• [SHORT EXERCISE 1] Summarize the excerpt on the half-select problem in two sentences.

• [TEXT EXCERPT]

II. HALF-SELECT PROBLEM FOR 8T CELL

Static-noise-margin is the conventional way of analyzing stability of a bit-cell. However, it cannot capture the dynamic behaviour of the BLs and this provides pessimistic results. Recent works in [6], [7], [8] investigate the dynamic nature of read-stability and analyze it by a transient simulation with BLs represented by finite capacitances \( C_{BL} \). Since, BLs with a small capacitance discharge very quickly, bit-cell storage nodes experience minimal disturbance and stability can be maintained. Fig. 2 plots failure probability due to half-selection of an 8T cell at different voltage levels. Only the data denoted with “DC” is simulated with conventional simulation method whereas transient analysis is used to capture the dynamic nature due to different BL capacitances. A shorter BL translates into a smaller capacitance which results in an improvement of half-select problem.

![Fig. 2. Failure probability due to half-selection of an 8T cell. DC simulation provides a pessimistic result whereas transient simulation shows smaller BL capacitance improves half-select problem significantly.](image)

Although using smaller number of bit-cells on a BL improves half-selection and enables operation at lower voltages, the area overhead of the column circuitry significantly reduces array efficiency. Previous publications address this problem by using hierarchical-BL architecture and simple local-sense circuits requiring full-swing inputs. The next section proposes a column-interleaved array architecture allowing very short internal-BLs (only 8bits/BL) but needing sensing circuitry over 256 rows which are shared among 4 columns.

• [RAW DATA]

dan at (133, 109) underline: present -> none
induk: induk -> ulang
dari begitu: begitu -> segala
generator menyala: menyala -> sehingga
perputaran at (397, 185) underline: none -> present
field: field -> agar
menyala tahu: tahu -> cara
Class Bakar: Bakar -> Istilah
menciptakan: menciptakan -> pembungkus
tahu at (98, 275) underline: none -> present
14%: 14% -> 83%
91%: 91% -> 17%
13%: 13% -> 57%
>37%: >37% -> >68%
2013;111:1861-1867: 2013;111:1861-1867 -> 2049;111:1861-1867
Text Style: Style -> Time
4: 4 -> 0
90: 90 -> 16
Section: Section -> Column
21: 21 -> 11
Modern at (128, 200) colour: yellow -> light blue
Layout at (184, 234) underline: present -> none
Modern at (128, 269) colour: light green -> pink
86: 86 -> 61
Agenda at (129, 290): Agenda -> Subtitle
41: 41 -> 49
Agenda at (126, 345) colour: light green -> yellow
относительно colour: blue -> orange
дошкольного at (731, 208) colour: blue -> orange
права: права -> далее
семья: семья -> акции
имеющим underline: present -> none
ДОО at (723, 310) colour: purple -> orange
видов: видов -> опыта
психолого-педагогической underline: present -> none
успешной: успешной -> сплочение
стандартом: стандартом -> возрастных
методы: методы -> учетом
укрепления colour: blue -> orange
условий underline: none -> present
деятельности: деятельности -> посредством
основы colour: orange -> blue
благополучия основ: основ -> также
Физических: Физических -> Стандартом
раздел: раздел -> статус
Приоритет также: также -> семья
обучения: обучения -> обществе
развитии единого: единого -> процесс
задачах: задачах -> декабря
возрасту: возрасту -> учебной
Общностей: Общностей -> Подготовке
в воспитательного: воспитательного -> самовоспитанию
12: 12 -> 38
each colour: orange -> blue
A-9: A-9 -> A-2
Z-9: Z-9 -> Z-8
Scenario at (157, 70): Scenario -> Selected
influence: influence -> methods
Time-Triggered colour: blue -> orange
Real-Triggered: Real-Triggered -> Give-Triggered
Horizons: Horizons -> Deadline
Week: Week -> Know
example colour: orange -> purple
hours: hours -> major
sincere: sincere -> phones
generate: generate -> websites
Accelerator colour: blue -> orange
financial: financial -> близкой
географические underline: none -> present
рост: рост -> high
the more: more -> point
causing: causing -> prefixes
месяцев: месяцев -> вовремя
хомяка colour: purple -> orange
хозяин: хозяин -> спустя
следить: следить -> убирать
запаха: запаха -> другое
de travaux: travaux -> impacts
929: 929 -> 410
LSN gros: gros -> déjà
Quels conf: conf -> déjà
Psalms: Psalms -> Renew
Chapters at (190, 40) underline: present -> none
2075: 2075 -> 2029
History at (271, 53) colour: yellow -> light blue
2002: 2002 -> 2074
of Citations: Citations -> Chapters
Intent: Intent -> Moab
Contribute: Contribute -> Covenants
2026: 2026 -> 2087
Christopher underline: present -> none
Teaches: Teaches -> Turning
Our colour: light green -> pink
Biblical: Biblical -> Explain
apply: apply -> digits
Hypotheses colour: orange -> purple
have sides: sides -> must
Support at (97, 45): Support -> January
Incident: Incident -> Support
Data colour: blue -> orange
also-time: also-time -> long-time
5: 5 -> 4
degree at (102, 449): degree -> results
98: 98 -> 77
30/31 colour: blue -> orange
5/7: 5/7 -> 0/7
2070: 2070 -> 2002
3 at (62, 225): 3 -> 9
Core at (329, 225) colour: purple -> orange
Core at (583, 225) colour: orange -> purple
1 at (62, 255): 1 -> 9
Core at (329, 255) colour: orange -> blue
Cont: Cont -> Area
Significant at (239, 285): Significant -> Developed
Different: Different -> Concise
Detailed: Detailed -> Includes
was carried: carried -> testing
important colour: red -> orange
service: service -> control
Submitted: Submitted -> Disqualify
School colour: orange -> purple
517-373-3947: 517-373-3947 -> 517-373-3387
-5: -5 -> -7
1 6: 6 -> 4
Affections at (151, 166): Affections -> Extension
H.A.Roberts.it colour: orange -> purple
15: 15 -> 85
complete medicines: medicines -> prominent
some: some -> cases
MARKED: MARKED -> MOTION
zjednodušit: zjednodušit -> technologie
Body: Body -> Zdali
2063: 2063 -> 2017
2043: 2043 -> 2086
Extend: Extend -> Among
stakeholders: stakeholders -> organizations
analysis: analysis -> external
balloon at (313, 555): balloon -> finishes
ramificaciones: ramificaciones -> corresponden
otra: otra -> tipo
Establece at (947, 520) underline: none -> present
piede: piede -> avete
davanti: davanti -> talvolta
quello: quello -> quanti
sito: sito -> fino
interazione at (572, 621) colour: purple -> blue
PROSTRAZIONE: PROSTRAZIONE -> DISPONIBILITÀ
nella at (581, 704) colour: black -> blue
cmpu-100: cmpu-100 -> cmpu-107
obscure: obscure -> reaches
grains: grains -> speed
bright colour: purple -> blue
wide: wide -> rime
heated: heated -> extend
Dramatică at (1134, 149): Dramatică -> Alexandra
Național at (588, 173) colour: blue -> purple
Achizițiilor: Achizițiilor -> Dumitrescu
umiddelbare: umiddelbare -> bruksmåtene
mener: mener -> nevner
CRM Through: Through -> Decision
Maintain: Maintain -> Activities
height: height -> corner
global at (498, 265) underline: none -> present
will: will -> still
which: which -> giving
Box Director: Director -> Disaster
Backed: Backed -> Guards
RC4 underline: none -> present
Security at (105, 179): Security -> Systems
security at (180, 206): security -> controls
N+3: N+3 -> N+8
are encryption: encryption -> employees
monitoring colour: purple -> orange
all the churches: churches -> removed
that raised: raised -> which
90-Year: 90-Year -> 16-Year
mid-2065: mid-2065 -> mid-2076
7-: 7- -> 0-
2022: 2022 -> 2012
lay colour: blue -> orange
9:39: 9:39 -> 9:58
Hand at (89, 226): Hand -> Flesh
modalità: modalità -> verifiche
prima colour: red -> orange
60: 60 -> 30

• [SHORT EXERCISE 2] Please switch "underline" to "highlight" in the records, starting with the first line of the records and going on through the line with "2013;111:1861-1867: 2013;111:1861-1867 ->", and give back only those lines with everything else left as it is.

• [EXPECTED OUTPUT 1] Static-noise-margin analysis misses the dynamic behavior of the BLs and gives pessimistic results, whereas transient simulation shows that a shorter BL with a smaller capacitance improves the half-select problem of an 8T cell. Because fewer bit-cells on a BL lower array efficiency through column-circuitry overhead, the next section proposes a column-interleaved array architecture with only 8 bits per internal BL and sensing circuitry over 256 rows shared among 4 columns.

• [EXPECTED OUTPUT 2]
dan at (133, 109) highlight: present -> none
induk: induk -> ulang
dari begitu: begitu -> segala
generator menyala: menyala -> sehingga
perputaran at (397, 185) highlight: none -> present
field: field -> agar
menyala tahu: tahu -> cara
Class Bakar: Bakar -> Istilah
menciptakan: menciptakan -> pembungkus
tahu at (98, 275) highlight: none -> present
14%: 14% -> 83%
91%: 91% -> 17%
13%: 13% -> 57%
>37%: >37% -> >68%
2013;111:1861-1867: 2013;111:1861-1867 -> 2049;111:1861-1867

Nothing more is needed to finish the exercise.